So, you’re starting a PhD?

This month, all around Australia, there will be a whole crop of PhD students starting their degree. It’s an exciting time, but a nerve-wracking one as well. Here’s another post to help you start your journey!

This post is by Erika Harris, PhD Candidate. Erika has a Master’s degree in Education, General Education and has worked in instructional design and development in both corporate and higher education settings in the U.S & Australia. Currently Erika is an educational developer, elearning, for RMIT designing online and hybrid courses working with academics in the higher education and vocational education sectors. In this post Erika reflects on the advice given about why NOT to do a PhD and why you would still give it a go anyway.

I am a new PhD student, and have been reading and conversing with current and past PhD students and have come to the sad conclusion that there are more cons to doing a PhD than there are pros.

The cons include the fact that a PhD can:

  1. take over your life
  2. stop you from having time with your family
  3. stop you from exercising
  4. get you into a mental funk
  5. mentally exhaust you
  6. create obstacles in relationships (both professional and personal)
  7. suck up all of your waking moments
  8. make you feel guilty when you are not working on you PhD
  9. make you feel guilty when taking a break
  10. seep into your every waking and sleeping moments of thought
  11. question your intelligence
  12. question your confidence
  13. realizing that I have to learn to play the PhD game

The pros of completing a PhD include the fact that a PhD can:

  • help me gain confidence
  • open up career doors
  • provide a sense of accomplishment
  • show my children that life-long learning is a part of their life too
  • first person in my entire family to reach this level of education

And that’s all I have for the pros. I understand that many readers of this post will say ‘wait, there are so many more pros to completing a PhD’, that may be so for the reader, but maybe not for me. I would like to know about more the pros for completing a PhD, so if you have more please let me know.
★ ★ ★
◆ Work instructions: Reproduce everything in the post about starting a PhD from "The cons include" down to "professional and personal)", switching "exercising" to "working out". The material that follows has no connection to the post about starting a PhD.
★ ★ ★
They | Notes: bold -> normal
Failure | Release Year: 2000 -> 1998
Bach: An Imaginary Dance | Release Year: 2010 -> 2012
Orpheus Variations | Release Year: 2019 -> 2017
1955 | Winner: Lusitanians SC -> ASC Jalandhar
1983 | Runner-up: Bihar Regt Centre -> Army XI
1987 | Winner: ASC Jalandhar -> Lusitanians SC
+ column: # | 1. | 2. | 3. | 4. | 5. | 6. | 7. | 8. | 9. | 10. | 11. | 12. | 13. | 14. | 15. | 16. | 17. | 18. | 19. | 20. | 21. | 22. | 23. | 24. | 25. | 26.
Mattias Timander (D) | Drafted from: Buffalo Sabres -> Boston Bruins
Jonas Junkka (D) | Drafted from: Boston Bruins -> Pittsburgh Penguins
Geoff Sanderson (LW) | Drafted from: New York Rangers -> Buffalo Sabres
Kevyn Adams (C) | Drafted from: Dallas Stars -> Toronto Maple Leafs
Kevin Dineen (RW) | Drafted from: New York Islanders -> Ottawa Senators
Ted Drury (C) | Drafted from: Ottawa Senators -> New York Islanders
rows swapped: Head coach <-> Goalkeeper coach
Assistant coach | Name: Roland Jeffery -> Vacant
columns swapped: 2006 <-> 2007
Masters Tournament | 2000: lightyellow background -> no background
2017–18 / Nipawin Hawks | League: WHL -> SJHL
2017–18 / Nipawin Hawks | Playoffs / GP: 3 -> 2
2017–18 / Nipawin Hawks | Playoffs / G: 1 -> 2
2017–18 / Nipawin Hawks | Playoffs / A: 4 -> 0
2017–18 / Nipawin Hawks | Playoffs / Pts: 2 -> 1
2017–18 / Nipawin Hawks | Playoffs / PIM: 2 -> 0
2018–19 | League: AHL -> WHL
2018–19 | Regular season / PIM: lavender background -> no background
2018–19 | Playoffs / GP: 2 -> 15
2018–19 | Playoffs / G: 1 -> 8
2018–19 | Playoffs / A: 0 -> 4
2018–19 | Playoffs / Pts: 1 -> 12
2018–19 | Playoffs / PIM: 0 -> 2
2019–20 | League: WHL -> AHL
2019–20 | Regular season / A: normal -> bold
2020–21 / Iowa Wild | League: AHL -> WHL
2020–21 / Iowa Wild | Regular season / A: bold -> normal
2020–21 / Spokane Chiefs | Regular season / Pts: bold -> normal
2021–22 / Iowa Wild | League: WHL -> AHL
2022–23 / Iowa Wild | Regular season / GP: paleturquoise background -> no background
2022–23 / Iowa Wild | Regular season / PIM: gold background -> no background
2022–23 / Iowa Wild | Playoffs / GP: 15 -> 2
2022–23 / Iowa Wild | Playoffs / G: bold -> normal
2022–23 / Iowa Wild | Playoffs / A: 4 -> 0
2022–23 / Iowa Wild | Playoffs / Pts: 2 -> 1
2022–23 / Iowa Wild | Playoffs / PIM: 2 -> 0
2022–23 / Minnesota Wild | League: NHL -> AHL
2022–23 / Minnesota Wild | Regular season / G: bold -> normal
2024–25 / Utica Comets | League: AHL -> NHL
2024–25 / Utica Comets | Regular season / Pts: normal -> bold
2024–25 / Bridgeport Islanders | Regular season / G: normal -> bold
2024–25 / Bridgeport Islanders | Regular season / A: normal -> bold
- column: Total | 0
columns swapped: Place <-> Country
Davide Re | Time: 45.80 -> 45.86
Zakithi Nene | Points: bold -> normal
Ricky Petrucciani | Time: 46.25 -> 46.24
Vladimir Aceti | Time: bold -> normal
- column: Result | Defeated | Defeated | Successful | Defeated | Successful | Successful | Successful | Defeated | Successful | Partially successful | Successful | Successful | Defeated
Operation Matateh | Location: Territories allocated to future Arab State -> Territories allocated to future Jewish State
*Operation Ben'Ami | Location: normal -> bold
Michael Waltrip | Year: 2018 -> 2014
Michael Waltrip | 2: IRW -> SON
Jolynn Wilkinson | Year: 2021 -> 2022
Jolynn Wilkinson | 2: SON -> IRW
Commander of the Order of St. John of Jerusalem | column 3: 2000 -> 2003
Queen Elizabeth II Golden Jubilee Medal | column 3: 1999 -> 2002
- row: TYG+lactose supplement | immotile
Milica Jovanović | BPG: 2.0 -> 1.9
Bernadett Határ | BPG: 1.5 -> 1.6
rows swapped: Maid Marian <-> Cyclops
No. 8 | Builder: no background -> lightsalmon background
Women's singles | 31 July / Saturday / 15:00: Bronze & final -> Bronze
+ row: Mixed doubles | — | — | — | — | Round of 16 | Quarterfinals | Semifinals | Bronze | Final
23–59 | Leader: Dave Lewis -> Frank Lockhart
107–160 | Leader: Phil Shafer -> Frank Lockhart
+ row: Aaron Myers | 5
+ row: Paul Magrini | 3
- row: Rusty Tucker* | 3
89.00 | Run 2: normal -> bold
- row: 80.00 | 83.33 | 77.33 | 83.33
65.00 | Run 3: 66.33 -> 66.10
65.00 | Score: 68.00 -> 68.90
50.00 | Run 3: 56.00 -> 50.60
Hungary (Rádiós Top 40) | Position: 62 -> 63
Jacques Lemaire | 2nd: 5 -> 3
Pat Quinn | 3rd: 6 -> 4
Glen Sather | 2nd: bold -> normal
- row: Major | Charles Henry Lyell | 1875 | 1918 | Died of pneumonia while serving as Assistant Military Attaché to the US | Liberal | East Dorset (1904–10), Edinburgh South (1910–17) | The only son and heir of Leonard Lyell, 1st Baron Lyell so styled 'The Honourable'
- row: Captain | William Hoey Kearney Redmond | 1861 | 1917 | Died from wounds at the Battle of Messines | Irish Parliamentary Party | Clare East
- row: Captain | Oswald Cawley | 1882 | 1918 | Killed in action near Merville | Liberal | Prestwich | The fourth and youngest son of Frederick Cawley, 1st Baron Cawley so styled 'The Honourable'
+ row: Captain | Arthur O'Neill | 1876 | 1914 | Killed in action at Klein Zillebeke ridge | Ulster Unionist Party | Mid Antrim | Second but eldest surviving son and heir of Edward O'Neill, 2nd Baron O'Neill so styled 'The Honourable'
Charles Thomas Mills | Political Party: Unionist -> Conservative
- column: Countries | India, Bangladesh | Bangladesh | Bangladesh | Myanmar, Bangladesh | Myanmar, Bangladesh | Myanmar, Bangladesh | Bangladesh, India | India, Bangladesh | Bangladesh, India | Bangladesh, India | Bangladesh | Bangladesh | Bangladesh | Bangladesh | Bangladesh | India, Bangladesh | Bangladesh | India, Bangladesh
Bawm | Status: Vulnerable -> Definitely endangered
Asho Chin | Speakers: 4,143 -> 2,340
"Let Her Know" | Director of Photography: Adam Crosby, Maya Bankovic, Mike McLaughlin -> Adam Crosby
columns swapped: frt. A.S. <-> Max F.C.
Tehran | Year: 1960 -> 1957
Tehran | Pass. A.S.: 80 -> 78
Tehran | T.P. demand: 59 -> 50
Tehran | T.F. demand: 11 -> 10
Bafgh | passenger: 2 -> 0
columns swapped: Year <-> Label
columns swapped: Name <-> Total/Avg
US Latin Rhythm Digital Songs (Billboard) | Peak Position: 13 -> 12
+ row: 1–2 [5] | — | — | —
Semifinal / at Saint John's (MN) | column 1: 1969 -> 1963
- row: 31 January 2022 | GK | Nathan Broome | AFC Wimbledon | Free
★ ★ ★
◆ Exercise solution:
The cons include the fact that a PhD can:

  1. take over your life
  2. stop you from having time with your family
  3. stop you from working out
  4. get you into a mental funk
  5. mentally exhaust you
  6. create obstacles in relationships (both professional and personal)